28 octobre 2018

ROBERT WYATT : EPs


Acquis par correspondance via Amazon en janvier 2017
Réf : DNO 205 -- Édité par Domino aux États-Unis en 2008
Support : 5 x CD 12 cm
19 titres

Je ne sais plus comment je me suis retrouvé à regarder le passage de Robert Wyatt à Top of the Pops en 1974 pour sa reprise du I'm a believer des Monkees. Peut-être bien parce que l'ami Dorian Feller avait trouvé sur une broc l'édition française du 45 tours. En tout cas, ce qui m'avait surtout marqué dans ce document c'est l'ironie suprême de la situation : Robert Wyatt interprétant un tube pop mondial, certes, mais Robert Wyatt dans le temple de la variété anglaise ! Et pas tout seul, en plus, puisqu'il est accompagné, sauf erreur de ma part, par son producteur Nick Mason (Pink Floyd) et par Richard Sinclair (Caravan, Hatfield and The North), Dave MacRae (Matching Mole), Andy Summers (qui avait joué notamment avec Soft Machine, Kevin Ayers et Kevin Coyne, et qui rejoindra plus tard The Police) et Fred Frith (Henry Cow et un des papes des Musiques de Traverses. Fred Frith à TOTP !).



Dans son n° 201 daté de février 2014, Uncut a raconté The making of... I'm a believer. Évidemment, c'est une série de malentendus qui a abouti à cette situation. Robert Wyatt avait dit dans la presse qu'il aimait beaucoup la pop music, "la musique folk de l'ère industrielle" et un dirigeant de son label Virgin l'a pris au mot en lui demandant s'il serait prêt à enregistrer une chanson pop. Et c'est comme ça que, juste après la sortie de son premier album Rock bottom en juillet 1974, Wyatt et Mason sont retournés en studio pour enregistrer, très vite, cette reprise des Monkees, après avoir dans un premier temps envisagé de s'attaquer à Last train to Clarksville.
:::
- [Consigne]:
Pourriez-vous reprendre le billet sur Robert Wyatt au point où il s'arrête ? La liste n'a aucun rapport avec le billet sur Robert Wyatt.

- [Matériel fourni]:
:::
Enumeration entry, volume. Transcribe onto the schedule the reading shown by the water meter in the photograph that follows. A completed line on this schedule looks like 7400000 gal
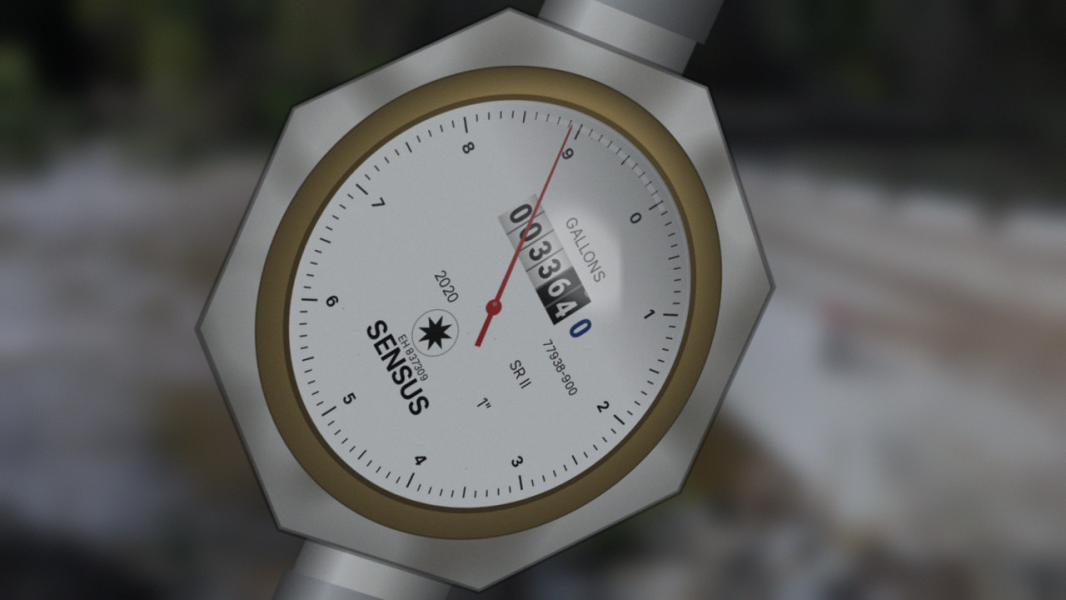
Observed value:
:::
- [Réponse]:
Le 8 septembre 1974, pour la seule et unique fois apparemment, Wyatt a joué cette chanson sur scène, au théâtre de Drury Lane. Le 45 tours est sorti et il est monté jusqu'à la 29e place des classements de vente. Rien d'extraordinaire, mais suffisamment pour que, avec l'appui promotionnel de Virgin, Wyatt soit invité deux semaines de suite en septembre 1974 à passer à Top of the Pops. Et là, les choses ne se sont pas très bien passées, c'était triste et futile : longue attente, répétition annulée par la pause syndicale, et surtout, ces musiciens plutôt d'avant-garde étaient paumés dans tout ce cirque (même si Caravan, et bien sûr Pink Floyd, y étaient déjà passés). Et puis il y avait le fauteuil roulant de Wyatt. La deuxième fois, le producteur de l'émission a dit qu'il le gênait et qu'il préférerait le voir assis dans un siège en osier. Wyatt l'a envoyé se faire voir, l'autre lui a dit qu'il ne serait plus jamais invité dans l'émission, et Richard Branson est allé acheté un "beau fauteuil roulant ancien" pour calmer les choses et ça a fini par passer.
La chanson originale est vraiment un classique de la pop, avec une mélodie dynamique très forte. J'aime beaucoup la version de Wyatt, et initialement mon intention mon intention était de m'offrir le 45 tours pour le chroniquer ici. Mais les exemplaires avec pochette illustrée sont chers. Les exemplaires anglais sans pochette sont très courants et pas chers, mais avec le port çe revient quand même au minimum à 7-10 €. Pour un prix à peine supérieur, j'ai préféré jeter mon dévolu sur cette compilation EPs, sortie initialement en 1999, qui se présente sous la forme d'un coffret de 5 CD qui permet de revisiter une partie de la discographie solo foisonnante de Robert Wyatt.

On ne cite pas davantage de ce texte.